Cómo hemos cambiado





Tras las finales de 1972, aquéllas en las que el baloncesto le devolvió a Jerry West todo lo que éste le había dado antes, diecisiete de los venticinco campeonatos que se habían disputado hasta la fecha habían sido ganados por sólo dos franquicias. Cuando la liga celebró su quincuagésimo aniversario en el All Star de Cleveland esas mismas dos franquicias sumaban ya veintisiete títulos. Aún hoy, en pleno invierno de 2013, los treinta y tres anillos que suman Boston Celtics (17) y Los Ángeles Lakers (16) les dotarían de una mayoría absoluta en un hipotético parlamento aristocrático en el que la máxima de “una persona un voto” hubiera sido transformada por otra más clasista con el lema “un anillo un voto”.

Estos números invitarían a pensar en una liga polarizada y sectaria con contratos de televisión negociados equipo por equipo y con una palmaria disparidad presupuestaria entre las diferentes franquicias. Pero no, esto no es la liga de fútbol española y son otros los factores que explican esta aparente diarquía. No me duele reconocer (en realidad sí) que once de los diecisiete títulos célticos se lograron en campeonatos con ocho o nueve equipos participantes. En realidad no sé si esto le quita mérito a aquellas gestas o si, tal vez, le otorga un plus de dificultad. Y es que el talento se concentraba irremediablemente en unas pocas franquicias y todas ellas contaban con al menos tres jugadores con grandes posibilidades. Lo cierto, aunque escueza, es que en los últimos veinteseis años la ciudad de Boston sólo se ha engalanado en una ocasión para honrar a sus orgullosos Celtics. Fue en 2008 y, apunten esta fecha porque puede que se convierta en una nueva, vieja, referencia para los aficionados del equipo de la Beantown. 



Los Lakers, por su parte, deben agradecerle cinco anillos a la dominante y eminente figura de un George Mikan que reinó en la liga allá por los años 50. En aquel campeonato recién nacido y lleno de imperfecciones que el tiempo ha ido curando, un jugador de su tamaño e inteligencia era prácticamente imparable. Ya en Los Ángeles, los Lakers tuvieron que esperar varios años para recuperar una senda que la sombra de Bill Russell se empeñó en oscurecer. Tuvo que llegar Magic para que Kareem recuperase su mejor versión y para que Los Ángeles vibrase de nuevo al ritmo del mejor baloncesto que se ha practicado jamás en este planeta. Shaquille, Kobe y Gasol contribuyeron a engrandecer la historia de la franquicia, pero otros nombres, en plena actualidad, se están ocupando de poner en solfa esta incontestable grandeza. 
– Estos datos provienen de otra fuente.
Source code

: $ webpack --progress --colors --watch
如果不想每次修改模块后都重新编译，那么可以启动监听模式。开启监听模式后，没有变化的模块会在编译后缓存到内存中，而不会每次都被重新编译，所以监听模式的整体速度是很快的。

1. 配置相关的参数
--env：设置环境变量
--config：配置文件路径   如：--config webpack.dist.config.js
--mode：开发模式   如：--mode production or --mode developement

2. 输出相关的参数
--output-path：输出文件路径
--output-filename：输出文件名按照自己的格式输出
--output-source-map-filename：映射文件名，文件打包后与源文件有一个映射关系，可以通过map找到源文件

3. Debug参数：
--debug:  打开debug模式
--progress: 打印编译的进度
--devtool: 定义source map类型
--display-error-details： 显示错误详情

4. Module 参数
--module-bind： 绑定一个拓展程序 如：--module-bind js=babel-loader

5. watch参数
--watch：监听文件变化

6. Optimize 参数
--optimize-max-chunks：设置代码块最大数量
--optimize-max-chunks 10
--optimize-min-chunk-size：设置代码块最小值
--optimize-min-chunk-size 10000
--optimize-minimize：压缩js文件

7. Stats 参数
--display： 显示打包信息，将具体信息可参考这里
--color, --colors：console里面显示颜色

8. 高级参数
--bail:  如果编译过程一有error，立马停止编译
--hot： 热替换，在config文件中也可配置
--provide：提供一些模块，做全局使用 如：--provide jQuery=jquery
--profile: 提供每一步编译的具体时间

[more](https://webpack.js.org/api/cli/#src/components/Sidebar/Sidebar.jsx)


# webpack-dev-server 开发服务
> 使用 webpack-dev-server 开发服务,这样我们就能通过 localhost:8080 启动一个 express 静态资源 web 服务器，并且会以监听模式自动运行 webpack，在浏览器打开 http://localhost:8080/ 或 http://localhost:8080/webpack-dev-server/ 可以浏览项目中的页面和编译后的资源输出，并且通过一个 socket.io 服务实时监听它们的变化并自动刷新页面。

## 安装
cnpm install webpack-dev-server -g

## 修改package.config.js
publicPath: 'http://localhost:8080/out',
Sólo por si fuera verdad aquello de “la historia para los historiadores” (¿o era América para los americanos) utilizaré también argumentos más cercanos en el tiempo para dotar de contenido al título de esta entrada. Resulta que el próximo 17 de junio se cumplirán tres años del séptimo partido de las finales de la NBA de 2010 disputadas entre Boston Celtics y Los Ángeles Lakers y que concluyeron con el triunfo angelino en un apretado encuentro. Los Lakers contaban con la mejor pareja interior del campeonato, con una de sus tres máximas estrellas y con el sexto hombre más decisivo. Los Celtics, por su parte, vivían de las genialidades de tres futuros hall of famers y de la bendita locura del base más brillante de la competición. Para los de Boston aquella final suponía el cierre definitivo de una ventana que después, por avatares de la vida y gracias al orgullo de los jugadores, permanecería abierta un par de años más. Para los Lakers, en cambio, nada hacía indicar que aquél fuera el principio de un final que comienza a hacerse demasiado largo. En Los Ángeles alguien debería tomar la palabra y sentenciar definitivamente un caso que desde la salida de Phil Jackson demanda una operación a corazón abierto. Más bien, un lavado de estómago con el que limpiar las células envejecidas de sus otrora referencias y los depósitos de idiotez de las nuevas incorporaciones. 

Menos de tres años después de su última aparición en las finales Lakers y Celtics transitan por la tierra de nadie de la liga con más pena que gloria. Los primeros arrastran el peso de estrellas sobrevaloradas económicamente. A los segundos les pesa el paso de los años, las caprichosas piernas que se resisten a concederle tan siquiera un deseo a sus viejos dueños. De poco sirve ahora apelar a los tiempos pasados. Un Van Gogh siempre será un Van Gogh, pero en el deporte, en su espiral vertiginosa, el pasado será simplemente eso, pasado.

UN ABRAZO Y BUEN BALONCESTO PARA TODOS

1 comentarios:

Explorador dijo...

Sí...las cosas han cambiado y quien tuvo éxito ayer fracasará mañana..pero la gratitud impone ciertas consideraciones, también. Eso, y que a veces la avaricia rompe el saco.